## [Dataset extract]

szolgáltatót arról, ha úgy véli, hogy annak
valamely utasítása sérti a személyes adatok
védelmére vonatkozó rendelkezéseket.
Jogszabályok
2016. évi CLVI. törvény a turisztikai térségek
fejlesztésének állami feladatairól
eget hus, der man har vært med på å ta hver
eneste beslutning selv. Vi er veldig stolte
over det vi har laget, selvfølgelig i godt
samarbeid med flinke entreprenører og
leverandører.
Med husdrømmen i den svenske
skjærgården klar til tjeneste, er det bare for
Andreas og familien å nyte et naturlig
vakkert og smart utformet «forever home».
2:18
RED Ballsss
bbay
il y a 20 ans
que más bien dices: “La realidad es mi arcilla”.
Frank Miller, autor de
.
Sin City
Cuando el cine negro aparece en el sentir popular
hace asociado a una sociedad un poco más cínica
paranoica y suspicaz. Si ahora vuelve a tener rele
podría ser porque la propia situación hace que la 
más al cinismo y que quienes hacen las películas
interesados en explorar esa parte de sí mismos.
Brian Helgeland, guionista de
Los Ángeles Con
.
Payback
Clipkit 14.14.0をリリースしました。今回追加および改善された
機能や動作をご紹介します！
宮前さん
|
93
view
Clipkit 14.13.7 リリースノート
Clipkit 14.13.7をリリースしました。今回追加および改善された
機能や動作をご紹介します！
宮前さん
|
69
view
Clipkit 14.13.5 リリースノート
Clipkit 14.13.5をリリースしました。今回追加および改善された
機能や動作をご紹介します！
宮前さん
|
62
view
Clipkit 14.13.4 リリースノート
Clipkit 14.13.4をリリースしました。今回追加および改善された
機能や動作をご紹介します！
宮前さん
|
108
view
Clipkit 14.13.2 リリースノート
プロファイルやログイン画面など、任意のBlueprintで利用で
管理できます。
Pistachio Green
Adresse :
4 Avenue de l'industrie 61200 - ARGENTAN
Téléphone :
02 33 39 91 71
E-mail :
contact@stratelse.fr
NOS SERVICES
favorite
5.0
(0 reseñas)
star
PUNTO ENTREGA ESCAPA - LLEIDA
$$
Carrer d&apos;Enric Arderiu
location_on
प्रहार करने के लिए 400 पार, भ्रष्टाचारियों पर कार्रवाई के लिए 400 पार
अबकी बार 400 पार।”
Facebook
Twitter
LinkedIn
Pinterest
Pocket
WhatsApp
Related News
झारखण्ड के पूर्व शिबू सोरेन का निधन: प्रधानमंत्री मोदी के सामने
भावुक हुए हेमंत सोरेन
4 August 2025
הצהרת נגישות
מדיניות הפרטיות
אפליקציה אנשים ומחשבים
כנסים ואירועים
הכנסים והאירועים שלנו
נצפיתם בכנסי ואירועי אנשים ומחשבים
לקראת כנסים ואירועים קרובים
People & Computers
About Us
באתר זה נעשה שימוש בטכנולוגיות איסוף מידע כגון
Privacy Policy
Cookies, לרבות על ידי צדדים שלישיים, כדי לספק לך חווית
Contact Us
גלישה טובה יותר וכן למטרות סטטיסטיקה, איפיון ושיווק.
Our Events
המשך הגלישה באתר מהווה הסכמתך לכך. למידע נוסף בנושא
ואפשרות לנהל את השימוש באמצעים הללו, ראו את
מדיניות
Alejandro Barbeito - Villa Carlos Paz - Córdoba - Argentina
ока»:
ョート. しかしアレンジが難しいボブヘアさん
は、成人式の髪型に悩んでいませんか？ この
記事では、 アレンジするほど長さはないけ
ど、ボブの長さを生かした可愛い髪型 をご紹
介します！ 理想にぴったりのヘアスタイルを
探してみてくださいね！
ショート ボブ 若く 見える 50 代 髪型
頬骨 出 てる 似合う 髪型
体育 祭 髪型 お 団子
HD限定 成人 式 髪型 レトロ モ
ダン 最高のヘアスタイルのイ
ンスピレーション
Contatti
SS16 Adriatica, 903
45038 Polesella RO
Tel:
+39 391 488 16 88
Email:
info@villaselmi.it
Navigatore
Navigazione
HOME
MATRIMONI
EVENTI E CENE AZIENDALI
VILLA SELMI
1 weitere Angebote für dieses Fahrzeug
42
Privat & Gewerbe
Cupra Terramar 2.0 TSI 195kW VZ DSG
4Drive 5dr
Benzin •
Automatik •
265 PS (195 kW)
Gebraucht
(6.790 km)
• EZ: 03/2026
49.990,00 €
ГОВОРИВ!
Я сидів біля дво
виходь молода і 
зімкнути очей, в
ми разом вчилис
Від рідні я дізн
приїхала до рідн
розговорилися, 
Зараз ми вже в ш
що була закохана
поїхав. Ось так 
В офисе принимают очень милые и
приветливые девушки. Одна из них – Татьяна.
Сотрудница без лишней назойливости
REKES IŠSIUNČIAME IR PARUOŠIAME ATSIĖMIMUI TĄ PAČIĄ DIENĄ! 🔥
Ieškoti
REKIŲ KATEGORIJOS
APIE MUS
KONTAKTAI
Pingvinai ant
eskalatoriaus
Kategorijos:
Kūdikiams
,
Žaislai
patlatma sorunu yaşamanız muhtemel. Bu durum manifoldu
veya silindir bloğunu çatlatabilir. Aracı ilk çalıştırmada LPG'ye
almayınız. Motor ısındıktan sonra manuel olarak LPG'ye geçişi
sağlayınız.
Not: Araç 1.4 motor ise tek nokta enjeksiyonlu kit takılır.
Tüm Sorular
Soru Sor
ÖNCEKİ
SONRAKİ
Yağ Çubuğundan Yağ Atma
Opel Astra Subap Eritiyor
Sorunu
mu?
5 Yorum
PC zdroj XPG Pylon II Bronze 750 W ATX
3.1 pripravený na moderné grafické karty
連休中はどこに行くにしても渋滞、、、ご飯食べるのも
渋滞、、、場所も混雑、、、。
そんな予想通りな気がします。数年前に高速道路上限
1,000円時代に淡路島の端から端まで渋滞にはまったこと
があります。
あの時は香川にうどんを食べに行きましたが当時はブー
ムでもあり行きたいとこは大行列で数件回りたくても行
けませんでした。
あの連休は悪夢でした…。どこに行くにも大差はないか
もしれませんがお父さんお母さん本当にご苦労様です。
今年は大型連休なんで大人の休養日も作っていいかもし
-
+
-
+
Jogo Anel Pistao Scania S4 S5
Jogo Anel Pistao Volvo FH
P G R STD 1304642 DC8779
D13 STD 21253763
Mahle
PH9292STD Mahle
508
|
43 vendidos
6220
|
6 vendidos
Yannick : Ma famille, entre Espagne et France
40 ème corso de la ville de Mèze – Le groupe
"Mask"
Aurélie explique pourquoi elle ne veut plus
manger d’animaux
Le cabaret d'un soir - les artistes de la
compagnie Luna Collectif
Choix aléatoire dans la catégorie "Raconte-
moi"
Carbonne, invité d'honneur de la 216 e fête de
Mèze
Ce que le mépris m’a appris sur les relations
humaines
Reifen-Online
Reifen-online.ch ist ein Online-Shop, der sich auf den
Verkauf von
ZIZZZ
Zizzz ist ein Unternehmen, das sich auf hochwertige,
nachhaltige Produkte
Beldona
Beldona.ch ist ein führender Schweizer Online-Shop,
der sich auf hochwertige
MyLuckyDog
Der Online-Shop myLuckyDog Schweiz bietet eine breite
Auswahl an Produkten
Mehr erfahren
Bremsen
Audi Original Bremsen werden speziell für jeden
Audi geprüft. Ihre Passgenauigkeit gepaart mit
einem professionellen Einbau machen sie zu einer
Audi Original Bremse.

## [Exercise aim]
Select all lines in the listing that include the word "sich".

## [Response below]
Reifen-online.ch ist ein Online-Shop, der sich auf den
Zizzz ist ein Unternehmen, das sich auf hochwertige,
der sich auf hochwertige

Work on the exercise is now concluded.